Writes: The module state could be stored as a single term_to_binary blob. However, doing so would amplify the number of writes necessary for incremental changes. Instead, DGenServer adopts the design decisions of LiveView’s assigns and component lists. A module state consisting of a map with atom-keys or a list with string-id’d elements are optimized for incremental diffs on write. This means that standard Elixir structs are the preferred terms for the DGenServer module state.

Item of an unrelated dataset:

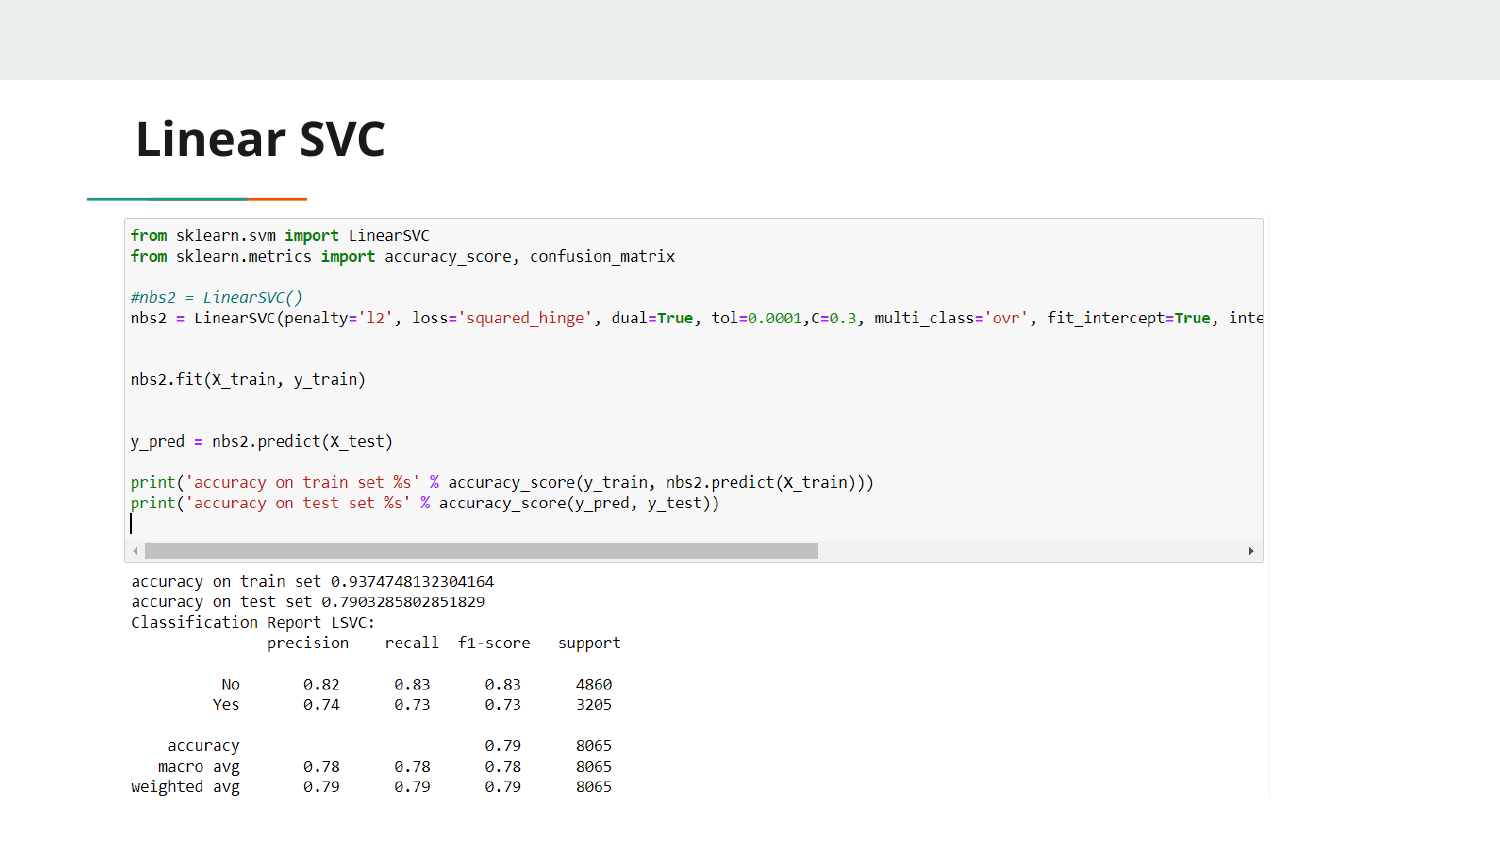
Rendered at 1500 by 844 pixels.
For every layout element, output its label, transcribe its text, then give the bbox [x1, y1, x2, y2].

picture [119, 214, 1270, 799]
title Linear SVC [119, 93, 1381, 182]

Reads: And finally, DGenServer will cache the module state in memory to improve performance, with perfect cache invalidation. A single hot consumer will never have to read the full state, unless it restarts.
These components together allow for adequate performance. Still, you shouldn’t replace all your GenServers tomorrow. DGenServer should be reserved for stateful mutations that require durability and high availability guarantees, such that the performance tradeoff is acceptable.
Let it crash?
A DGenServer consumer can crash, just like any other Elixir process. But a key difference here is that the message queue is durable. If the crash is due to a poison message, a supervisor restart of a DGenServer consumer will simply try to process the same message again. DGen has yet to learn what this means in a production setting. Crash semantics themselves are well-defined, but system recovery is not automatic, like it is with GenServer. An operator may have to manually delete a poison message from the queue - an operation that is not possible with a standard GenServer.
Other backends?
DGen requires a strictly serializable key-value datastore with transactions, like FoundationDB, to provide the consistency guarantees to match the semantics of a GenServer. The first backend implementation available in DGen is FoundationDB, via erlfdb. But, we hope that other datastores providing a similar featureset can be implemented as alternative backends (such as Hobbes, Bedrock, etc.). I’m very open to flexing the current backend behaviour (:dgen_backend) to support other projects.
Links
- Hex
- HexDocs
- :dgen_server docs
- GitHub:
Community input
So I’m continuing my obsession with exploring different kinds of state engines on the BEAM. I know there are like-minded folks around, so I’d love to hear thoughts and feedback about the approach. This project isn’t meant to be integrated into your production app today, but hoping it can evolve into something useful.